Karen Kazaryan, chief analyst at the Russian Association for Electronic Communications, a Russian trade body, described the law as impossible to implement in its current form. He said it would be difficult for global Internet companies to track which personal data is coming from Russia.

“Foreign companies will continue to exercise a wait-and-see approach to this law because it is unenforceable,” Mr. Kazaryan said. He predicted foreign Internet firms would buy some server space in Russia to save face but avoid moving any main storage facilities.

Russia has tightened the screws on Internet freedoms ever since mass demonstrations erupted in Moscow in late 2011 and posed the biggest-ever public threat to Mr. Putin’s rule. Led by an anticorruption blogger and organized in part over social-media networks, the protests rattled the Kremlin with the possibility that a street uprising could take place in Russia.

As tensions between the U.S. and Russia mounted this year over the crisis in Ukraine, Mr. Putin warned that Western powers were trying to weaken and undermine the Russian state. In April, he described the Internet as a special project of the Central Intelligence Agency that has continued to develop as such.

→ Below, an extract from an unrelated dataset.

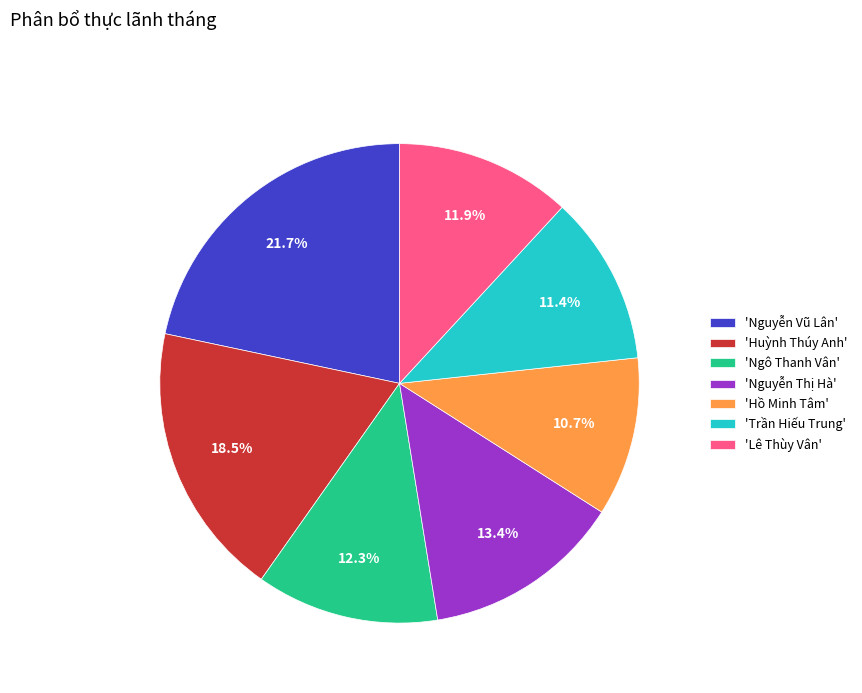

Does 'Trần Hiếu Trung' account for over 50% of the chart?

No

In the wake of Western sanctions, the Russian government has begun exploring what to do if Russia were to find itself cut off from the global Internet.

Meanwhile, it has implemented a law requiring bloggers with more than 3,000 daily readers to register with state authorities, calling into question the feasibility of anonymous authorship. A tycoon allied with Mr. Putin also has cemented control of the country’s largest social network, VKontakte, over the course of this year.

The proposed law limiting foreign ownership of Russian media assets is expected to pass its second reading in the Duma later this month. The measure would require ownership changes at Vedomosti, a Russian business newspaper owned by Finland’s Sanoma Independent Media, Pearson, PLC’s Financial Times and News Corp‘s  Dow Jones & Co., publisher of The Wall Street Journal.

It would also force ownership changes at the Russian edition of Forbes, controlled by Germany’s Axel Springer , and an array of other publications and television channels.